Western thought since the Renaissance has considered that the course of mankind was ascendant, up out of the shadow of evil and superstition and unreason. Thomas Jefferson, a brilliant creature of the Enlightenment, once wrote, "Barbarism has . . . been receding before the steady step of amelioration; and will in time, I trust, disappear from the earth."
/ In the 20th century, Lucretius' shores of light vanished like the coasts of Atlantis, carried under by terrible convulsions. The ascendant civilizations (the Europeans, Americans, Japanese) accomplished horrors that amounted to a usurpation of the power of God over creation. The world in this century went about a work of de-creation -- destroying its own generations in World War I; attempting to extinguish the Jews of Europe in the Holocaust, to destroy the Armenian people, the Ukrainian kulaks and, much later, the Cambodians -- all the reverberating genocides.
In any case, the 20th century shattered the lenses and paradigms, the very mind, of reason. The universe went from Newton's model to Einstein's, and beyond, into absurdities even more profound. An underlying assumption of proportion and continuity in the world perished. The proportions between cause and effect were skewed. A minuscule event (indeed, an atom) could blossom into vast obliterations. Einstein said God does not play dice with the world. But if there was order, either scientific or moral, in God's universe, it became absurdly inaccessible.
If evil is a constant presence in the human soul, it is also true that there are more souls now than ever, and by that logic both good and evil are rising on a Malthusian curve, or at any rate both good and evil may be said to be increasing in the world at the same rate as the population: 1.7% per annum.

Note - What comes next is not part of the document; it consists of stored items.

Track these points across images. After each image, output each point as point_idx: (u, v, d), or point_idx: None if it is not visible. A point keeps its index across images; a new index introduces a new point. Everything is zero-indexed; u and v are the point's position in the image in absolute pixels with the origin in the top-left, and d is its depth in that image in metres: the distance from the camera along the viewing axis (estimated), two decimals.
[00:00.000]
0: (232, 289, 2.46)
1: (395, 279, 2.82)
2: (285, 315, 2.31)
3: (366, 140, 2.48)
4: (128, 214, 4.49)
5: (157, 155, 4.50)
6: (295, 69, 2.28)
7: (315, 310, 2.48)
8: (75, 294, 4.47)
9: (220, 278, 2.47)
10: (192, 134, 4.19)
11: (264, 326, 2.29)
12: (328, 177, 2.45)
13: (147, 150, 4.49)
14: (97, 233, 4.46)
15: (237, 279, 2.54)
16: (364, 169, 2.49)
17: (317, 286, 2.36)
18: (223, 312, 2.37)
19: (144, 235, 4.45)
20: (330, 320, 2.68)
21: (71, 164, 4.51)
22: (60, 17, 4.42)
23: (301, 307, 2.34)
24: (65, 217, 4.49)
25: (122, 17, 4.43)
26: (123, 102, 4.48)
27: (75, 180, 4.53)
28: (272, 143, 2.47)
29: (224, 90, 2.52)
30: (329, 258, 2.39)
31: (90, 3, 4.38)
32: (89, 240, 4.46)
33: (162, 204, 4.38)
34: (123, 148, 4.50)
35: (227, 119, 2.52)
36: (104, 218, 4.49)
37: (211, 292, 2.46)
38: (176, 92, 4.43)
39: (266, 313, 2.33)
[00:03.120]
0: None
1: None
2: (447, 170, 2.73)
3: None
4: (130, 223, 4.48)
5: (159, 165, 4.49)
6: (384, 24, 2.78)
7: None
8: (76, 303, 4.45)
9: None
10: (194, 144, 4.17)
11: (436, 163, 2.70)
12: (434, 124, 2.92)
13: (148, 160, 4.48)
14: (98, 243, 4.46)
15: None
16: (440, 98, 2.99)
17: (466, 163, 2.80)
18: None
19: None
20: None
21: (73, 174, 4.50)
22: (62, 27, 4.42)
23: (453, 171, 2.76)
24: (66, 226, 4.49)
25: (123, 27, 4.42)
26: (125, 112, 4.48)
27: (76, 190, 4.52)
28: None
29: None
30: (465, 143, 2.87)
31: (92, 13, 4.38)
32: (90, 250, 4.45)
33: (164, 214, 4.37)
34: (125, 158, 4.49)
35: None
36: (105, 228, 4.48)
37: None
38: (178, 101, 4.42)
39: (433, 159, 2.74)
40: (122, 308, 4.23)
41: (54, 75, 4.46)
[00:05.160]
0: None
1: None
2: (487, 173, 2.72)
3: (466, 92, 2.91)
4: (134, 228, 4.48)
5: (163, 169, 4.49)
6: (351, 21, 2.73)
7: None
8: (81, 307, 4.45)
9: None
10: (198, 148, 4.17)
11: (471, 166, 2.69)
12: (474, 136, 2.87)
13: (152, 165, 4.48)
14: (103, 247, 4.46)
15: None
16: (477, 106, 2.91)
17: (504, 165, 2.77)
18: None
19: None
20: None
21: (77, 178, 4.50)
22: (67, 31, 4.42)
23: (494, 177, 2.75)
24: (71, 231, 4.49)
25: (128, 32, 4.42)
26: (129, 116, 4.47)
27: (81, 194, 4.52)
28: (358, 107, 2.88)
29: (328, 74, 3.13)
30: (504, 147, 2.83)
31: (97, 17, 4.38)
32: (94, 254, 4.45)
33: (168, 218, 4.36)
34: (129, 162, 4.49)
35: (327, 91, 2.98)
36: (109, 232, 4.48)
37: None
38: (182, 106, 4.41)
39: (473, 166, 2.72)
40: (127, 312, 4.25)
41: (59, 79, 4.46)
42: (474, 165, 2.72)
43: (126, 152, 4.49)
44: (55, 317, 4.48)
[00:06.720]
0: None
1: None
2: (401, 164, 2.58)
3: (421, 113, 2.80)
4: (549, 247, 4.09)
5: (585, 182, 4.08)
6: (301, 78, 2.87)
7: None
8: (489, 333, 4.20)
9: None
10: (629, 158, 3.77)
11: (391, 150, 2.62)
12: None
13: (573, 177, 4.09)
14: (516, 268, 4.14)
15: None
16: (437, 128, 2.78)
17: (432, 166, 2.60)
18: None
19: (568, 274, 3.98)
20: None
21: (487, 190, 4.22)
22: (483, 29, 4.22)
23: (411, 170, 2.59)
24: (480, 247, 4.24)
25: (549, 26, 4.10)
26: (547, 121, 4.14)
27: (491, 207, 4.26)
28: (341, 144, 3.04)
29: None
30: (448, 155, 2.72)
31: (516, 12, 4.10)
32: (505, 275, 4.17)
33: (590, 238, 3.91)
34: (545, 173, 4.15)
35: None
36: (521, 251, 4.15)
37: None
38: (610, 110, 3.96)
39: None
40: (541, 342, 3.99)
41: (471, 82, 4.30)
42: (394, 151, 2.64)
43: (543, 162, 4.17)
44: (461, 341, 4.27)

The world is swinging on a hinge between two ages. The prospect awakens, in the Western, secular mind, the idea that all future outcomes, good or evil, are a human responsibility. John Kennedy said in his Inaugural Address, "Here on earth, God's work must surely be our own." When there will no longer be any place to hide, it becomes important to identify the real evils and not go chasing after false evils. It is possible that people will even grow up on the subject of sex.